> _Task prompt_: Once the pictures are removed, return each record below exactly as written.

##### The records #####

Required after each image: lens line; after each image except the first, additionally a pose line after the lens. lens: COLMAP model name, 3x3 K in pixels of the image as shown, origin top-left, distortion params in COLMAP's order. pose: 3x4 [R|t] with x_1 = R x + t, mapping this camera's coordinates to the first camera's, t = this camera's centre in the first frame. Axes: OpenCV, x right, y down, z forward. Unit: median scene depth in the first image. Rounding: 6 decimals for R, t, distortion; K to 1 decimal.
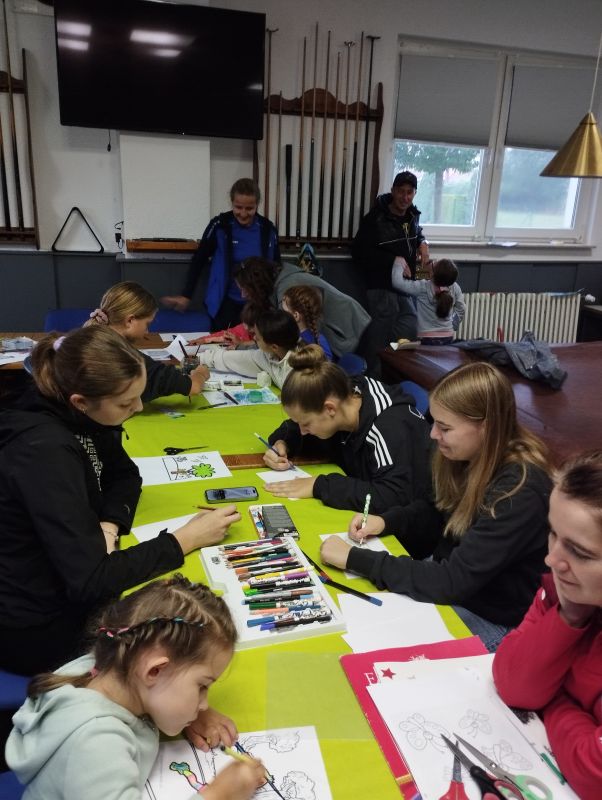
lens RADIAL K [[683.6, 0, 311.4], [0, 683.6, 401.2], [0, 0, 1]] dist [0.050227, -0.002458]
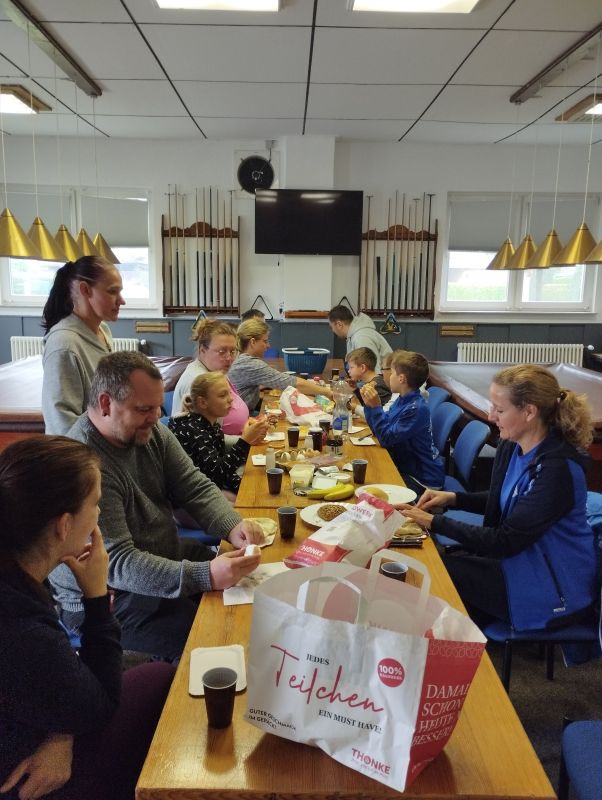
lens RADIAL K [[658.8, 0, 301.0], [0, 658.8, 400.0], [0, 0, 1]] dist [0.072801, -0.098280]
pose [[0.964289, 0.014867, -0.264434, 0.215708], [-0.050382, 0.990489, -0.128035, 0.198330], [0.260016, 0.136785, 0.955867, -0.567634]]
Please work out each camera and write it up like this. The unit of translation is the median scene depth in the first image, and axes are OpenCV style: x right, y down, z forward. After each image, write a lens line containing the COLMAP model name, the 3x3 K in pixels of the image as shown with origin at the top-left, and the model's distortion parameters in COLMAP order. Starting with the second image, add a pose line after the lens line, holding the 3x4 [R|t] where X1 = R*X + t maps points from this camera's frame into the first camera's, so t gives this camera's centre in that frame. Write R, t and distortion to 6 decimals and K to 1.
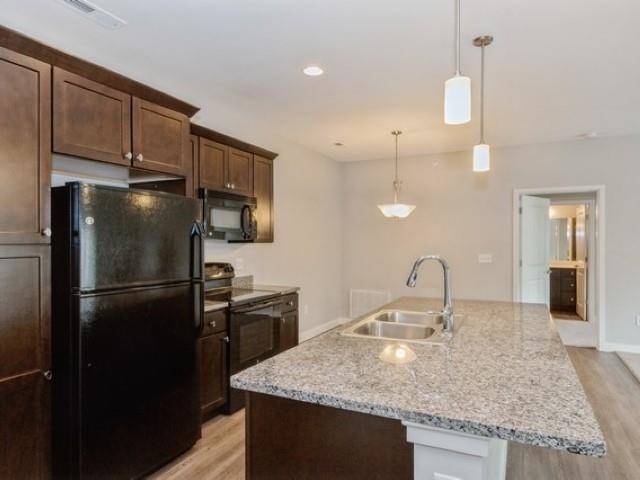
lens RADIAL K [[401.4, 0, 320.0], [0, 401.4, 240.0], [0, 0, 1]] dist [0.001611, 0.000145]
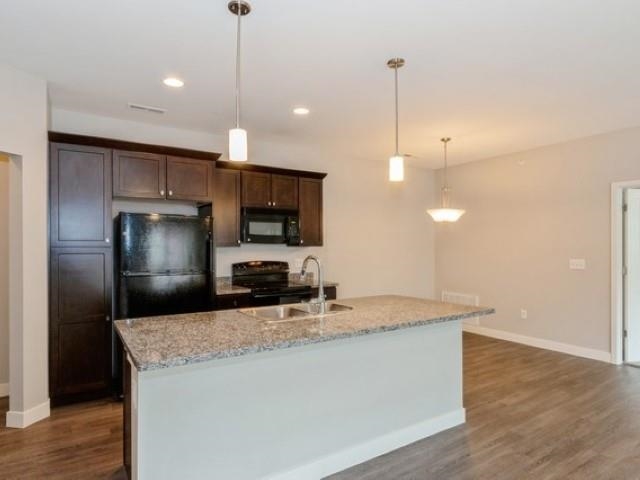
lens RADIAL K [[376.8, 0, 320.0], [0, 376.8, 240.0], [0, 0, 1]] dist [-0.000002, 0.000118]
pose [[0.859872, -0.009093, -0.510428, 0.529097], [0.003425, 0.999922, -0.012044, 0.001937], [0.510498, 0.008608, 0.859836, 0.005292]]
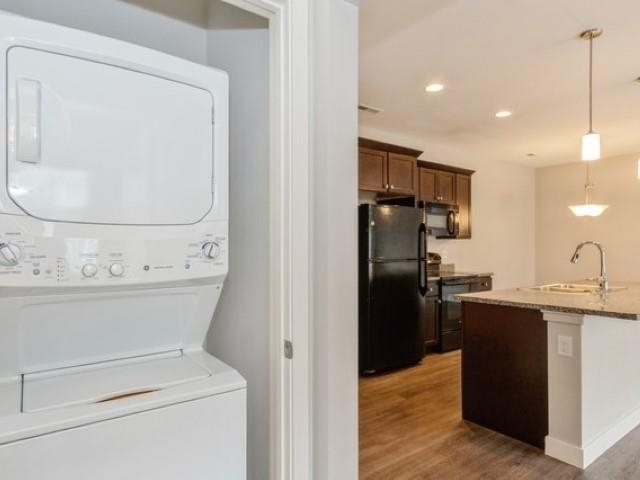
lens RADIAL K [[393.8, 0, 320.0], [0, 393.8, 240.0], [0, 0, 1]] dist [0.007727, 0.001835]
pose [[0.890689, -0.003779, -0.454598, 0.032986], [-0.000521, 0.999956, -0.009334, 0.026491], [0.454614, 0.008550, 0.890648, -0.424111]]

#####

> _Your response_:
Required after each image: lens line; after each image except the first, additionally a pose line after the lens. lens: COLMAP model name, 3x3 K in pixels of the image as shown, origin top-left, distortion params in COLMAP's order. pose: 3x4 [R|t] with x_1 = R x + t, mapping this camera's coordinates to the first camera's, t = this camera's centre in the first frame. Axes: OpenCV, x right, y down, z forward. Unit: median scene depth in the first image. Rounding: 6 decimals for R, t, distortion; K to 1 decimal.
lens RADIAL K [[683.6, 0, 311.4], [0, 683.6, 401.2], [0, 0, 1]] dist [0.050227, -0.002458]
lens RADIAL K [[658.8, 0, 301.0], [0, 658.8, 400.0], [0, 0, 1]] dist [0.072801, -0.098280]
pose [[0.964289, 0.014867, -0.264434, 0.215708], [-0.050382, 0.990489, -0.128035, 0.198330], [0.260016, 0.136785, 0.955867, -0.567634]]
Please work out each camera and write it up like this. The unit of translation is the median scene depth in the first image, and axes are OpenCV style: x right, y down, z forward. After each image, write a lens line containing the COLMAP model name, the 3x3 K in pixels of the image as shown with origin at the top-left, and the model's distortion parameters in COLMAP order. Starting with the second image, add a pose line after the lens line, holding the 3x4 [R|t] where X1 = R*X + t maps points from this camera's frame into the first camera's, so t gives this camera's centre in that frame. Write R, t and distortion to 6 decimals and K to 1.
lens RADIAL K [[401.4, 0, 320.0], [0, 401.4, 240.0], [0, 0, 1]] dist [0.001611, 0.000145]
lens RADIAL K [[376.8, 0, 320.0], [0, 376.8, 240.0], [0, 0, 1]] dist [-0.000002, 0.000118]
pose [[0.859872, -0.009093, -0.510428, 0.529097], [0.003425, 0.999922, -0.012044, 0.001937], [0.510498, 0.008608, 0.859836, 0.005292]]
lens RADIAL K [[393.8, 0, 320.0], [0, 393.8, 240.0], [0, 0, 1]] dist [0.007727, 0.001835]
pose [[0.890689, -0.003779, -0.454598, 0.032986], [-0.000521, 0.999956, -0.009334, 0.026491], [0.454614, 0.008550, 0.890648, -0.424111]]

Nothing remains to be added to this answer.